Provided material:

-=-=-=-=-

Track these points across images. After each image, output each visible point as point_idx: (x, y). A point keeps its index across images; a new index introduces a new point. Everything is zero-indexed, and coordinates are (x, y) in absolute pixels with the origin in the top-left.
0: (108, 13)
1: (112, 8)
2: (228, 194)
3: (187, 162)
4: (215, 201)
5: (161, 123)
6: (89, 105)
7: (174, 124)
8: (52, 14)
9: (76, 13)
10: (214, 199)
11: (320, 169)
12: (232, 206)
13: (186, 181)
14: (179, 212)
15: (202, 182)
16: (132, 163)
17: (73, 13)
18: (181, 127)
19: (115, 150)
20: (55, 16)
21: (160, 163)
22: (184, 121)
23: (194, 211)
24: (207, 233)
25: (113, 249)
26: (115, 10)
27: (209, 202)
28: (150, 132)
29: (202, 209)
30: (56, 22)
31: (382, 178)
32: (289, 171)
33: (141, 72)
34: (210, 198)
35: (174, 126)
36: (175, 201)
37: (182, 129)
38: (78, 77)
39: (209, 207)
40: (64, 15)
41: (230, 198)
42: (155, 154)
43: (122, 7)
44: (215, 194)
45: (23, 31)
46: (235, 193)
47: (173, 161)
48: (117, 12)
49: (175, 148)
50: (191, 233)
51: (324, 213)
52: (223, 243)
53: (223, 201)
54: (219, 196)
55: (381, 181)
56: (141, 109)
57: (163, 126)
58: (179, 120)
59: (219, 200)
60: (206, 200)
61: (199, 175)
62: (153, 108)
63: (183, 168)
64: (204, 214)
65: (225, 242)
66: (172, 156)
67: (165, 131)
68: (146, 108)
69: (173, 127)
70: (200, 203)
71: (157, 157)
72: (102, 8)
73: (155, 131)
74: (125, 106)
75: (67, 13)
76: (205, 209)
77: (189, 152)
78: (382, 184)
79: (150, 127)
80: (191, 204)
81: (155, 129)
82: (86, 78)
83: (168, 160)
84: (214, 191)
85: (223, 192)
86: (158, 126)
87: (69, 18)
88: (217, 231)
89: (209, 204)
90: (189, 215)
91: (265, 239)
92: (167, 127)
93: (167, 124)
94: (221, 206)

-=-=-=-=-

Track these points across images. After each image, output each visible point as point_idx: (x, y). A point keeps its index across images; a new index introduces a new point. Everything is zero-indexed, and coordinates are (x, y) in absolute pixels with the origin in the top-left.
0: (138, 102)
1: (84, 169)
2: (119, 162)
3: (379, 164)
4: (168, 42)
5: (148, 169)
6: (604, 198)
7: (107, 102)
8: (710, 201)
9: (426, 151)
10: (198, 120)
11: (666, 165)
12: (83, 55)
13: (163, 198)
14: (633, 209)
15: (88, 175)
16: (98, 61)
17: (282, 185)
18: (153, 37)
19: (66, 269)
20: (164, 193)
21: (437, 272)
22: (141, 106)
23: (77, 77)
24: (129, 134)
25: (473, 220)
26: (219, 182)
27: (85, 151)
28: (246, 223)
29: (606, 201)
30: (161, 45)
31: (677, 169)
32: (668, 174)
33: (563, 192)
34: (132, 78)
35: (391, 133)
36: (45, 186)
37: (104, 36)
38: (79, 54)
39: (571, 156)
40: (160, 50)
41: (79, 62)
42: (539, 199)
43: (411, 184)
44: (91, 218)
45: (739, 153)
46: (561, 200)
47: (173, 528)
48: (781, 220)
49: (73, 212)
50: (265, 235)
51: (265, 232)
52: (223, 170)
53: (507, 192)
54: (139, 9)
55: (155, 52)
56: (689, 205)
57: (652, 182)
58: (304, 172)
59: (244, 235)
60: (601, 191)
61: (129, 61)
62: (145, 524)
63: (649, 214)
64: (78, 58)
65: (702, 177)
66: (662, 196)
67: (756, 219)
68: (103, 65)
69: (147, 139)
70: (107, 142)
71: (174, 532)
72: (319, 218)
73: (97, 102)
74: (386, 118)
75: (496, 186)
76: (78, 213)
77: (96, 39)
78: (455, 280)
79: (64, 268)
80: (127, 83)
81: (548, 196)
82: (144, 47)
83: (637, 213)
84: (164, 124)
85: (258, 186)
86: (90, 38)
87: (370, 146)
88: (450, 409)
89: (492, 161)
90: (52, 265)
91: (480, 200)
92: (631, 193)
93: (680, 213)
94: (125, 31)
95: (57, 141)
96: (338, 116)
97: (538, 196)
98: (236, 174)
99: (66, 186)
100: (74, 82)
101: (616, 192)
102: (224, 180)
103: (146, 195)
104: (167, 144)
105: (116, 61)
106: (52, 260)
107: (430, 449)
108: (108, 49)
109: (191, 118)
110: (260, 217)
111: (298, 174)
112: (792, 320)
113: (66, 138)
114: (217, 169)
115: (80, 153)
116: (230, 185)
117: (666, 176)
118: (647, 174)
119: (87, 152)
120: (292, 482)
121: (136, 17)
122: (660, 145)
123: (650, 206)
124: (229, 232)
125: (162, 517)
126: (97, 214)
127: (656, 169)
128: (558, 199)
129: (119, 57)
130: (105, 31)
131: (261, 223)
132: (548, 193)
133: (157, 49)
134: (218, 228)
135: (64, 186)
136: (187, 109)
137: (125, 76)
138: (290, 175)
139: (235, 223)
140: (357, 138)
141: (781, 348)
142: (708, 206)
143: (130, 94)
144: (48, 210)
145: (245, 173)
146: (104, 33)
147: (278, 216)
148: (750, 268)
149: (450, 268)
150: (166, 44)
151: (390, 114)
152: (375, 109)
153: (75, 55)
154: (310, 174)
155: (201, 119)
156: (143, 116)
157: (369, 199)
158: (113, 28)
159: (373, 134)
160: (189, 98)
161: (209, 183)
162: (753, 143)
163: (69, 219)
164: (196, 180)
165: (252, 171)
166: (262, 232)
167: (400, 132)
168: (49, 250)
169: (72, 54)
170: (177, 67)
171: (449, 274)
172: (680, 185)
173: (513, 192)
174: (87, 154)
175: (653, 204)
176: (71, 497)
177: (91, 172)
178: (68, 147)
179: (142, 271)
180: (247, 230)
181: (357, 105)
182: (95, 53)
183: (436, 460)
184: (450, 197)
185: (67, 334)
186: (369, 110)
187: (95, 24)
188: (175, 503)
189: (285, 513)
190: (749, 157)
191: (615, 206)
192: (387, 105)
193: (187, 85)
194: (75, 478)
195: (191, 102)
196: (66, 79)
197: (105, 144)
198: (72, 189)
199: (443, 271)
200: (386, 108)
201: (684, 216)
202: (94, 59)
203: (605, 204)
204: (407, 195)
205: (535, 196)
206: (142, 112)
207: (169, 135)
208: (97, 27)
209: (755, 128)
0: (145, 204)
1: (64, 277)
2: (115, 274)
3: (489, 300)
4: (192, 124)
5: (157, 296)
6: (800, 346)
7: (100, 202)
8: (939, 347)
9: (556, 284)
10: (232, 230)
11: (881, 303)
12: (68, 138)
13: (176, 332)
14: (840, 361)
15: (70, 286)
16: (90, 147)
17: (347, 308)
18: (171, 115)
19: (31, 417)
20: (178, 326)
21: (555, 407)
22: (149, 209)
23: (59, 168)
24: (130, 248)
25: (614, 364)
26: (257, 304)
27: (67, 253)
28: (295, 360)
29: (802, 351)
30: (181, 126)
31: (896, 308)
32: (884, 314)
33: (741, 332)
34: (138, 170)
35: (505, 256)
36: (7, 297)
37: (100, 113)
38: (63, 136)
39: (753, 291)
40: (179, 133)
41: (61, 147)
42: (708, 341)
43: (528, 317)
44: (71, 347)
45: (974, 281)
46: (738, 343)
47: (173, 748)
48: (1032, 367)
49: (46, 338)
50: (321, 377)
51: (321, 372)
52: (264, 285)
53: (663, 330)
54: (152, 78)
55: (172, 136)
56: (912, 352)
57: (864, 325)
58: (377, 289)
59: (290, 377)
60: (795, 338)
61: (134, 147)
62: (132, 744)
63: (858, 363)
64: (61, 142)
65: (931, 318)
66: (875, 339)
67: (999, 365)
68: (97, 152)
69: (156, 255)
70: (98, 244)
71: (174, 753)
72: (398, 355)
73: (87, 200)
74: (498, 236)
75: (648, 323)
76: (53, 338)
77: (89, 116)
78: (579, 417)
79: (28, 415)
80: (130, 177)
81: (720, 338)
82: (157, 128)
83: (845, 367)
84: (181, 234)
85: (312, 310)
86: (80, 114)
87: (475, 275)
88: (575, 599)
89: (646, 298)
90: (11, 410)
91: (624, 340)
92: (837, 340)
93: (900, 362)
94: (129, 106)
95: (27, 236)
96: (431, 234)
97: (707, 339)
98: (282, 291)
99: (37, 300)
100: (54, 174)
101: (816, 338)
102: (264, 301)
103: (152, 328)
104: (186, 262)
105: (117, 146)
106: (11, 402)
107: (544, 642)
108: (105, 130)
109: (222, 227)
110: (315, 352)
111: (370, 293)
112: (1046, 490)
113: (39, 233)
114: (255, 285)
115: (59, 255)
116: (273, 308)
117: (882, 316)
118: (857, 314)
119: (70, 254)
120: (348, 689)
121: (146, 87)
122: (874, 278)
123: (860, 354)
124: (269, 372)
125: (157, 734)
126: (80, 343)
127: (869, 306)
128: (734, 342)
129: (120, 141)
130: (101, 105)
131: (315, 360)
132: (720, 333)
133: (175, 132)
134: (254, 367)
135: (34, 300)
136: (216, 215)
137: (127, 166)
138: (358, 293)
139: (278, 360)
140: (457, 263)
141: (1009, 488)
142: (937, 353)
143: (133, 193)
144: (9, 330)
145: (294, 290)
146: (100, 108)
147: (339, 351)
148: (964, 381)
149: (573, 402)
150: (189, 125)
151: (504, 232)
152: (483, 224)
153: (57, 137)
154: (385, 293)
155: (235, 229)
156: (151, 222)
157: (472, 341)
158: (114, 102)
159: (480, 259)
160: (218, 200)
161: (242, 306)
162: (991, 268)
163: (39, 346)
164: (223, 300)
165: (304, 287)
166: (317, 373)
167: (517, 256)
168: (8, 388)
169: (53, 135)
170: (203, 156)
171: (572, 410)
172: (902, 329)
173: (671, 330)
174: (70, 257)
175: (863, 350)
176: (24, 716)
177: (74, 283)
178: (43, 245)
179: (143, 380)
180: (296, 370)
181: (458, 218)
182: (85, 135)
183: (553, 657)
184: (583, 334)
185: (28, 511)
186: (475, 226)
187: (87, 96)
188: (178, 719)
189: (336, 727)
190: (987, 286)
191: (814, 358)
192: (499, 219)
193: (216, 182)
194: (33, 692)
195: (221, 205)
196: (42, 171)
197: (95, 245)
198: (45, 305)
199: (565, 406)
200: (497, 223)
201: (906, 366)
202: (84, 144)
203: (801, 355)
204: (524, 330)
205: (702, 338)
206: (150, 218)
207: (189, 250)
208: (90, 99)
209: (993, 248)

-=-=-=-=-

An exact copy of the lines above, from the one containing "166: (262, 232)" through the one containing "208: (97, 27)", is the whole of the answer.

Completed exercise:
166: (262, 232)
167: (400, 132)
168: (49, 250)
169: (72, 54)
170: (177, 67)
171: (449, 274)
172: (680, 185)
173: (513, 192)
174: (87, 154)
175: (653, 204)
176: (71, 497)
177: (91, 172)
178: (68, 147)
179: (142, 271)
180: (247, 230)
181: (357, 105)
182: (95, 53)
183: (436, 460)
184: (450, 197)
185: (67, 334)
186: (369, 110)
187: (95, 24)
188: (175, 503)
189: (285, 513)
190: (749, 157)
191: (615, 206)
192: (387, 105)
193: (187, 85)
194: (75, 478)
195: (191, 102)
196: (66, 79)
197: (105, 144)
198: (72, 189)
199: (443, 271)
200: (386, 108)
201: (684, 216)
202: (94, 59)
203: (605, 204)
204: (407, 195)
205: (535, 196)
206: (142, 112)
207: (169, 135)
208: (97, 27)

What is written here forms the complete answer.